Un groupe scientifique dirigé par l'EPFL a élaboré une série de 35 indicateurs sur la base desquels nous déterminons la fiabilité d'une application. Pour ce faire, ce groupe s'est également appuyé sur les résultats d'une étude que nous avons commandée et dont nous avons déduit des critères de confiance. Le vérificateur SGS procède ensuite à un audit. Pour ce faire, le code est examiné. Le label est basé sur des normes existantes. Si un service remplit les critères, il obtient le label. Dans le cas contraire, nous donnons un feedback aux fournisseurs sur ce qui doit encore être amélioré.

Se porter garant d'un label de fiabilité représente également un risque de réputation pour la SDI: s'il s'avère qu'une entreprise qui a obtenu le label abuse de la confiance de ses parties prenantes. Comment gérez-vous cela?

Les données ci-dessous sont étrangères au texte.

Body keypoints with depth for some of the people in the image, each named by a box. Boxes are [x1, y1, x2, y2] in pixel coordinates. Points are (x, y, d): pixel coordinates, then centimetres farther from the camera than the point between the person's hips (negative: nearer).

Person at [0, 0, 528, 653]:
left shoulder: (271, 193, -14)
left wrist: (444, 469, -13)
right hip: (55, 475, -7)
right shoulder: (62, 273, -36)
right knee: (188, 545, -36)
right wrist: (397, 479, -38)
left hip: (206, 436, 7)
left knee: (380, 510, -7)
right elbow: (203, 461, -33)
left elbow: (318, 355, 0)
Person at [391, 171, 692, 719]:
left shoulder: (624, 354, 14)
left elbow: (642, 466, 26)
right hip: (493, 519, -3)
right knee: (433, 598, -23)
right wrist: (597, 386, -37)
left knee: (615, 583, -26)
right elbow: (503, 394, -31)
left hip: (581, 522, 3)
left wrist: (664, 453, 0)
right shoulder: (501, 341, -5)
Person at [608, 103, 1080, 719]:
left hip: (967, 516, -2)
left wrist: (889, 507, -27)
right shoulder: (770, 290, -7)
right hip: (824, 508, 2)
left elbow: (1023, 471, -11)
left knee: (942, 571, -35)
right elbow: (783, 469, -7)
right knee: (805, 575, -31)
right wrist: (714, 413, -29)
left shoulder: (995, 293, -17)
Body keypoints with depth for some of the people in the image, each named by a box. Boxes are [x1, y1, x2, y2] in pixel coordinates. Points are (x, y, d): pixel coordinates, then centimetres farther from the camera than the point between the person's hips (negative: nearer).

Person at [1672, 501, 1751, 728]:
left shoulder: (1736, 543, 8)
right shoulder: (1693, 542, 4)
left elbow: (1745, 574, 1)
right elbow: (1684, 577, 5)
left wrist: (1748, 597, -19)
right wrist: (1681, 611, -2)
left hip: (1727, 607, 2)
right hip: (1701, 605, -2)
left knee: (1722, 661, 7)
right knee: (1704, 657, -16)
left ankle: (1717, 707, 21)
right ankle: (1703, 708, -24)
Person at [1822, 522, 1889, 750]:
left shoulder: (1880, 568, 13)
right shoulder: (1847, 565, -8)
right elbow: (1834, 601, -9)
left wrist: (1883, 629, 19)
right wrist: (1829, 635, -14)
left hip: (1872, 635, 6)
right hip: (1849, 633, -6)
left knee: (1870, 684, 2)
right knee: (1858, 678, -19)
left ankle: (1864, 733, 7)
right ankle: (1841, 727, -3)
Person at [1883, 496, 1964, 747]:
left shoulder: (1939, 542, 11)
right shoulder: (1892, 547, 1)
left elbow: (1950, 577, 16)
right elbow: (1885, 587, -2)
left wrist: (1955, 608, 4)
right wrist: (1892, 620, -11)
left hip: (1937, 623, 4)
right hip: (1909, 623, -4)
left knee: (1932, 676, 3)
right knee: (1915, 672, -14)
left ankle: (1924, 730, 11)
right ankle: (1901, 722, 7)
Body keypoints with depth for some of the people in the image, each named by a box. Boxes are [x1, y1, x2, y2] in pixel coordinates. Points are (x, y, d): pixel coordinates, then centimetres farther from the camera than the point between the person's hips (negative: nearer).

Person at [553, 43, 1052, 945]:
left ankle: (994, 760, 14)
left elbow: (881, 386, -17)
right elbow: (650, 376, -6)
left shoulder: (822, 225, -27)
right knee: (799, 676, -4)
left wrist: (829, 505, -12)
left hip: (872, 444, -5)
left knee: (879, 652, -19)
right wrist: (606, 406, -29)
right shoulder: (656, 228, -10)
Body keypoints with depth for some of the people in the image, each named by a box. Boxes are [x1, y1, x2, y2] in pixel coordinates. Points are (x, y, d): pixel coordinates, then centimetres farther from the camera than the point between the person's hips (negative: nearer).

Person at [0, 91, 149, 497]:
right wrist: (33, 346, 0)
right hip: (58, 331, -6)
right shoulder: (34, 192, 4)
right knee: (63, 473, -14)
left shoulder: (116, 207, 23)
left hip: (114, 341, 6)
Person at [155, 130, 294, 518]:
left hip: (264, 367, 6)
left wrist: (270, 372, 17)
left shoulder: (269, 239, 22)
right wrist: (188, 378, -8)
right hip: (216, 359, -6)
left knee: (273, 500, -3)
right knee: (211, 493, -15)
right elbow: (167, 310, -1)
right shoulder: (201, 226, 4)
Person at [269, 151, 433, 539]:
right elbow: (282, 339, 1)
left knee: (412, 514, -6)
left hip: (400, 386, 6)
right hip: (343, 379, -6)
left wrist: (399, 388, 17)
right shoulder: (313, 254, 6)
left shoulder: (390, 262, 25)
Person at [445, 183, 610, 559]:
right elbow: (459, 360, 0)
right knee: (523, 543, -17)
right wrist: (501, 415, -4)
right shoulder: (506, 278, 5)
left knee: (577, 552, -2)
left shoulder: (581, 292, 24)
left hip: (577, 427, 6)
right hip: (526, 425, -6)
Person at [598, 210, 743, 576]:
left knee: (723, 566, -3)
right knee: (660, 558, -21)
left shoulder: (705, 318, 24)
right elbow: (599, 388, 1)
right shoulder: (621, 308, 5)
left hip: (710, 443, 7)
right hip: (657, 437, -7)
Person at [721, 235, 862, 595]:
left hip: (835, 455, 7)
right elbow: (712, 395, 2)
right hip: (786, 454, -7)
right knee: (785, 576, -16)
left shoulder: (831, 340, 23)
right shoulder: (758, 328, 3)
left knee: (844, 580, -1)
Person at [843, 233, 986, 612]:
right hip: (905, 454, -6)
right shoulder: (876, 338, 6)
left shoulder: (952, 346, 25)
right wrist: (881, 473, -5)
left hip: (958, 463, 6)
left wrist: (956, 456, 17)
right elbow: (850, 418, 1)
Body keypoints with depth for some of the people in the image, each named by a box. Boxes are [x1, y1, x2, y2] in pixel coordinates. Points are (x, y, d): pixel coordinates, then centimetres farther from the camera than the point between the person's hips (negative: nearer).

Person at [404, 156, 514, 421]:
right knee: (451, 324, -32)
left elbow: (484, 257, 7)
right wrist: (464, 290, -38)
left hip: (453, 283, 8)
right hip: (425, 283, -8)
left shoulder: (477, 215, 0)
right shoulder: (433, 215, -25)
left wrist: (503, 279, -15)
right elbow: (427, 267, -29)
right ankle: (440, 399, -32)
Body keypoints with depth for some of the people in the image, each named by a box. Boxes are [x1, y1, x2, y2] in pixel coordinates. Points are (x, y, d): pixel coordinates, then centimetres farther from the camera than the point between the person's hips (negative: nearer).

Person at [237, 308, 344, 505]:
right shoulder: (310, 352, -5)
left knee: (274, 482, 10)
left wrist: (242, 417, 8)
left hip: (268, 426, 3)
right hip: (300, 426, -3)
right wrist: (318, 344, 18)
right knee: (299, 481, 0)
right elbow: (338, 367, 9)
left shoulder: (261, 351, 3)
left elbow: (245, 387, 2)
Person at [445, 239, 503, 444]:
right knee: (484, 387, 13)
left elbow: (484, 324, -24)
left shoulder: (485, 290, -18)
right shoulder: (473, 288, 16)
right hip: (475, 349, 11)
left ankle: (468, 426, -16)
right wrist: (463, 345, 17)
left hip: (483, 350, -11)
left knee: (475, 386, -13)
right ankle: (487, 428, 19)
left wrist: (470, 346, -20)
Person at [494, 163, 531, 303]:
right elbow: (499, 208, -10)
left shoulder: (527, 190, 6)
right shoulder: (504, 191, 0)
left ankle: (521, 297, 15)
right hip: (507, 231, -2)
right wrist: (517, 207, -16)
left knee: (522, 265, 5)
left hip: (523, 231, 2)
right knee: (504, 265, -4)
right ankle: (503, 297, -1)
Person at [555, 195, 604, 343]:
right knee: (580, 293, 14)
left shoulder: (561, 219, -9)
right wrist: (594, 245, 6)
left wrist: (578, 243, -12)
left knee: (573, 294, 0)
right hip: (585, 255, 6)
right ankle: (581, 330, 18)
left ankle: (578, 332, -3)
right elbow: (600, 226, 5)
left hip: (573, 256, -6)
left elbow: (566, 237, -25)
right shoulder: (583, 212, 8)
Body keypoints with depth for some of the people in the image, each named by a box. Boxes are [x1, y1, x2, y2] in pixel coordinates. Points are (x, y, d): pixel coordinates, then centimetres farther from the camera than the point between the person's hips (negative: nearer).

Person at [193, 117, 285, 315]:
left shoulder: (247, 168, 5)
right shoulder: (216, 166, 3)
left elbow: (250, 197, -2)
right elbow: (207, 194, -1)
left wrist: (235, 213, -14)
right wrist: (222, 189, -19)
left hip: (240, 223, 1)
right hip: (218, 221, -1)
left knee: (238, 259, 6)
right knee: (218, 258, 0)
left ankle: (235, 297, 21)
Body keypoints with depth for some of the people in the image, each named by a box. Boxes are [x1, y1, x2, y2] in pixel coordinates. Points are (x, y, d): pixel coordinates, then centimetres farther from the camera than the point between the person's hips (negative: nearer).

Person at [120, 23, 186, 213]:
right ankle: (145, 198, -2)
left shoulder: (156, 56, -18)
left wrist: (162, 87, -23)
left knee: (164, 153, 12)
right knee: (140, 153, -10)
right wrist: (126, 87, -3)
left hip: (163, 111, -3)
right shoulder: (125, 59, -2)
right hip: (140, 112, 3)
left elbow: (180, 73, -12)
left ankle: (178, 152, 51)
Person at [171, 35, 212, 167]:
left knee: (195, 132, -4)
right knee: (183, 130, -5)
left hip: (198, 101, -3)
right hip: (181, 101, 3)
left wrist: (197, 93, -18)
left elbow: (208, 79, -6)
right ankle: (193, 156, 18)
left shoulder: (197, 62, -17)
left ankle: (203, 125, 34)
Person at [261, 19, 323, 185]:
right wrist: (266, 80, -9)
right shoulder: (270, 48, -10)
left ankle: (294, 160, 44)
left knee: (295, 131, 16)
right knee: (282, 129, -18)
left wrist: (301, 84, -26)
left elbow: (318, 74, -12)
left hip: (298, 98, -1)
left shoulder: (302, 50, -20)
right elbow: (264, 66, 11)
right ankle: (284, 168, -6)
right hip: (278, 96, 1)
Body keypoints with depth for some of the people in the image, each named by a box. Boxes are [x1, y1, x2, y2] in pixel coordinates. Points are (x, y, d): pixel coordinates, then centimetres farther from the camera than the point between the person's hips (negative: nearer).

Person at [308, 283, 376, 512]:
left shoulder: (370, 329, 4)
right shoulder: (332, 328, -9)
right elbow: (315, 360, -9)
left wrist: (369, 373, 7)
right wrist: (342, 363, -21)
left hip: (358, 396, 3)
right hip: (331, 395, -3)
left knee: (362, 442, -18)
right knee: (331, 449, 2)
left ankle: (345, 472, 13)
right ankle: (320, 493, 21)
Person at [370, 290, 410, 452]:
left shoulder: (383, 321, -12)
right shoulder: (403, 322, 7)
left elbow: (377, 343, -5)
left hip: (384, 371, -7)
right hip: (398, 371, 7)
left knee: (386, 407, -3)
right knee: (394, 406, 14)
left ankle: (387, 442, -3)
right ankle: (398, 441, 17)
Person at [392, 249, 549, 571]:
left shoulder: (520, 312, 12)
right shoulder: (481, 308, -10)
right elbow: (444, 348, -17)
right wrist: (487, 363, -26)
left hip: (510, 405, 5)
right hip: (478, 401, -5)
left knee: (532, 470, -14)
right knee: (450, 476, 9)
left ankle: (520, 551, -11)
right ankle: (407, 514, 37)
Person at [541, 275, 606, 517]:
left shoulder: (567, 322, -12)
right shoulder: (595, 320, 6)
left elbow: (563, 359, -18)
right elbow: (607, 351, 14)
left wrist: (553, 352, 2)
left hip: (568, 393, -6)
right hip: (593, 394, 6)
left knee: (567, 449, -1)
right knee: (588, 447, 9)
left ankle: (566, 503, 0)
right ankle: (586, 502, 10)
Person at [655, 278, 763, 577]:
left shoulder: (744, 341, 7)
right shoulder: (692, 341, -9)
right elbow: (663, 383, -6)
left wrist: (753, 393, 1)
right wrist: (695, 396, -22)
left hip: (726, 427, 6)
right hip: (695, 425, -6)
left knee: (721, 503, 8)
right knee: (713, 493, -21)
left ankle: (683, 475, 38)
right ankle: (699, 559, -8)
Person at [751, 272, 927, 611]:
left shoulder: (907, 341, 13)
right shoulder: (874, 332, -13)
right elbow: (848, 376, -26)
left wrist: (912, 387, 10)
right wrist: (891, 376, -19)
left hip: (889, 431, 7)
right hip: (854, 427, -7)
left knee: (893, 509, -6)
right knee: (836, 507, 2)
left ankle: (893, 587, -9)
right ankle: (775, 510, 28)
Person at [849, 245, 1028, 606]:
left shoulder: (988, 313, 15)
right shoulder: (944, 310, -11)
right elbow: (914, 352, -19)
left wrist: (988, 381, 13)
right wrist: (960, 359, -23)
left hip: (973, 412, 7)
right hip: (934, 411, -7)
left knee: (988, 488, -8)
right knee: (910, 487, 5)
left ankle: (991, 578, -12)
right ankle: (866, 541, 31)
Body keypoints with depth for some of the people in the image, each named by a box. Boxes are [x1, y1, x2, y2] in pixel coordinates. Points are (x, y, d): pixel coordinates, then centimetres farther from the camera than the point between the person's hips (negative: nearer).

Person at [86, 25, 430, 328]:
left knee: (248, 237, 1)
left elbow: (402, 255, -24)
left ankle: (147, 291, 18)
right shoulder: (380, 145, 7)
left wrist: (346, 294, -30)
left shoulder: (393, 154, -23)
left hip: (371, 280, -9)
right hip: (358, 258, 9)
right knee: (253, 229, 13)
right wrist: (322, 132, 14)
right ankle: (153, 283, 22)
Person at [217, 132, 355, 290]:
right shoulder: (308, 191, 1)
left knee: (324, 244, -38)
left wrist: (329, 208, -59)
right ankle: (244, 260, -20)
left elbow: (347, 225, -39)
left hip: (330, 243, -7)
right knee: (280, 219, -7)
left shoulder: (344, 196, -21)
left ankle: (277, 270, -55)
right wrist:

En fait, cela ne doit pas se produire tant que les critères et le processus d'audit sont corrects. Nous voyons toutefois un certain risque dans les mises à jour. Les fabricants veulent bien sûr toujours mettre à jour leurs applications. Mais le label ne peut pas simplement continuer à fonctionner si une entreprise modifie des aspects essentiels de son application. C'est pourquoi nous avons limité la durée du label à trois ans. Mais nous devons certainement aussi vérifier en permanence si les critères fixés sont suffisants.

Pourquoi un fabricant devrait-il postuler pour obtenir le label?

Dans le monde numérique, les consommateurs n'interagissent pas avec le fabricant d'une application ou d'un site web, mais justement avec ces applications. Il en va de même pour les applications B2B. De plus, la confiance peut se perdre très rapidement. Pour éviter de nuire à leur réputation, les entreprises ont donc intérêt à fabriquer un produit à la pointe de la technologie et digne de confiance. En fin de compte, cela offre également un avantage marketing.

Combien coûte le label à une entreprise?

Cela dépend de la complexité de l'application. Une entreprise doit déjà compter avec au moins 10'000 francs pour une première certification. Pour les applications complexes, cela peut atteindre 20'000 francs. Si une entreprise se porte à nouveau candidate à l'issue des trois ans et que l'application n'a pas fondamentalement changé, nous accordons toutefois un rabais en fonction de la réduction des dépenses.